As a true freshman two years ago, Thomas spent the regular season as UW's sixth offensive lineman and was used as a tight end in heavy formations. A plague of injuries to the defensive line, though, thrust Thomas into a starting role at left defensive end against Auburn in the Music City Bowl. He played well, recording seven tackles.
Thomas has spent the past two seasons as the Badgers' starting left offensive tackle, and was a consensus first-team all-conference pick this year. Yet again, though, an injury-riddled defensive line is calling his name.
This time around, however, Thomas will play every snap for the Badgers' offense, but could fill in for about 10-15 plays on defense.
"Defense is so much different than offense, chasing after the ball on every play," Thomas said. "Whereas on offense you make your block and maybe run five or 10 yards. On defense you could run 50 yards on any play.
"So I would say probably 15 plays, 10 or 15 plays on defense. We usually get about 65 or 70 plays on offense. You are talking maybe 80, 85 total plays, which would be a large game, if on offense if we had a lot of plays.
"I think that would be pretty reasonable to expect that out of myself."

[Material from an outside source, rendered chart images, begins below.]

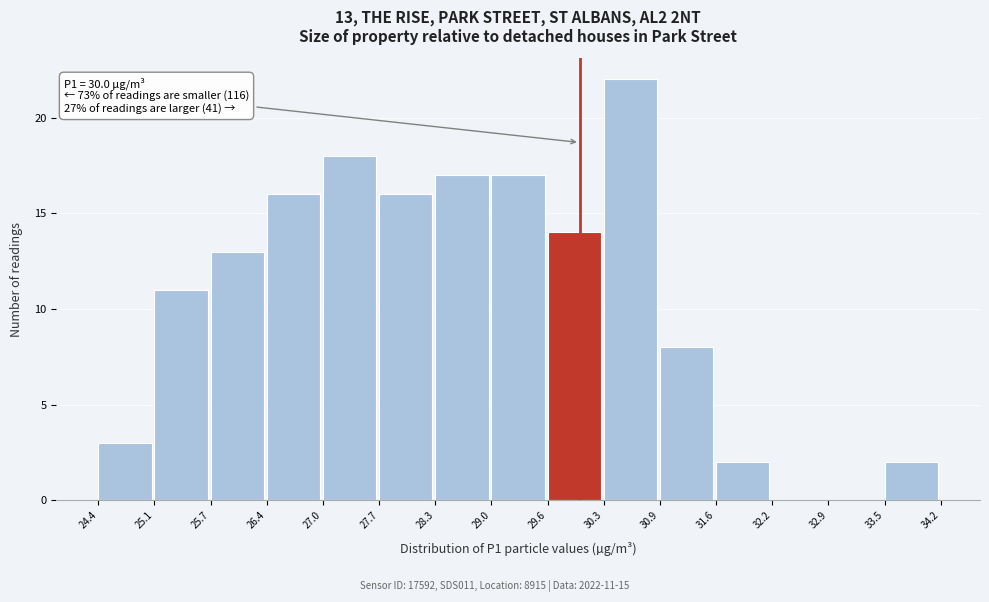

Which range on the x-axis has the tallest bar?

30.3 to 30.9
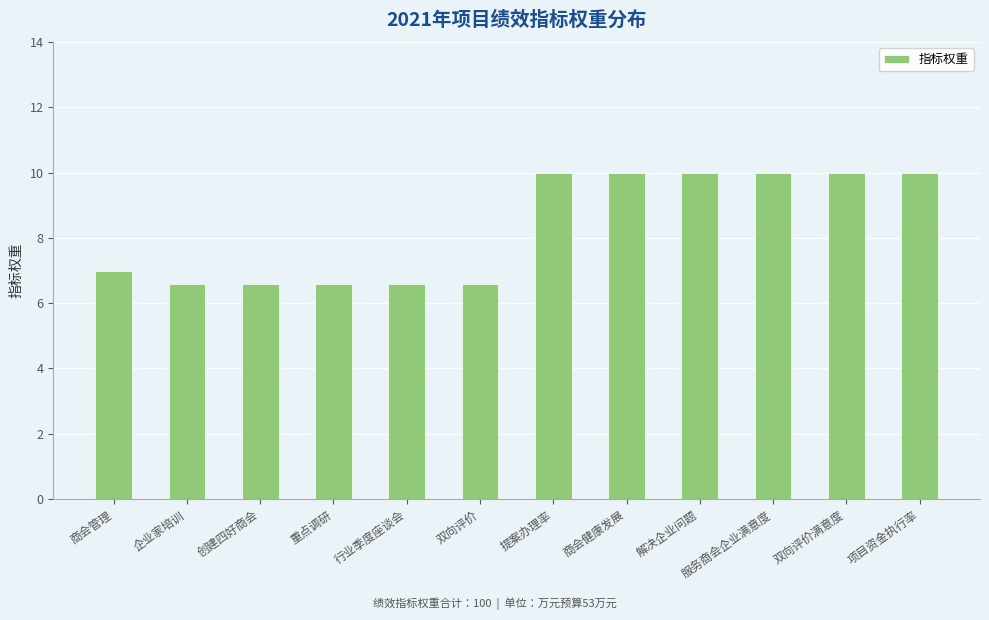

Approximately how many times larger is the value at 提案办理率 compared to 项目资金执行率?

1.0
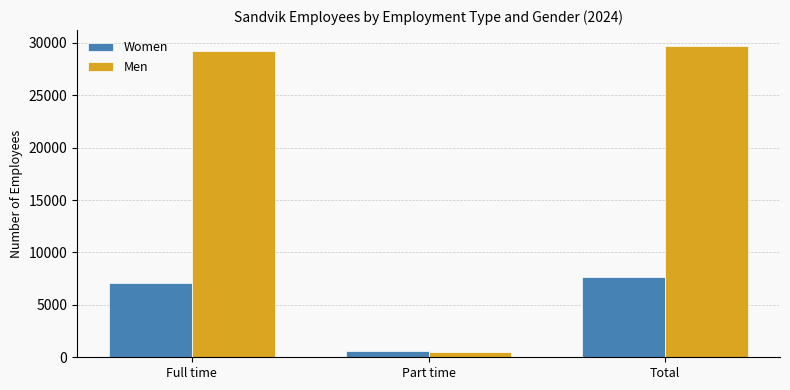

Reading right to left, transcribe all the data shown in this chart.

Women: 7671	592	7079
Men: 29738	522	29216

UW has discussed using Thomas on defense at other times this season but has avoided it to this point. The Badgers, however, are preparing to make Thomas a two-way player Jan. 2.
"After the Hawaii game JP (defensive line coach John Palermo) came up to me and told to start watching some film with him," Thomas said. "He said obviously if I played all downs on defense that would not be very good because I would be extremely tired on offense and unable to perform up to the level that I expect of myself."
Thomas feels he can benefit the team as a designated run stuffer, playing on some first downs and in short-yardage situations.
Down to three healthy defensive ends the Badgers could use Thomas' size (6-foot-8, 305 pounds), strength and athleticism to counter Auburn senior left tackle Marcus McNeill (6-9, 337) and senior right tackle Troy Reddick (6-5, 335).
McNeill started at right tackle in the 2003 Music City Bowl, across from Thomas. Reddick started at left guard in that game. Thomas probably also recalls senior tight end Cooper Wallace (6-4, 265), who also remains a starter for Auburn two years later.
"They (have) some big boys," Thomas said. "And I think being able to get in there and play defense against their bigger offensive line, help our guys out there, and when it's run try to get a little push against their offensive line. And then let the other guys run after the quarterback on second and third down."
Smattering of familiarity
In addition to Thomas, six current Badgers started in the 2003 Music City Bowl: seniors fullback Matt Bernstein, wide receivers Brandon Williams and Jonathan Orr, center Donovan Raiola, outside linebacker LaMarr Watkins and cornerback Levonne Rowan.
Bernstein has missed the past eight games due to injury and is not expected to play in the Capital One Bowl.
In addition to McNeill, Reddick and Wallace, Auburn returns three starters from two seasons ago: senior wide receiver Ben Obomanu, junior safety Will Herring and senior linebacker Travis Williams. Junior cornerback Montae Pitts started against UW in Nashville, but is listed as a reserve this time around.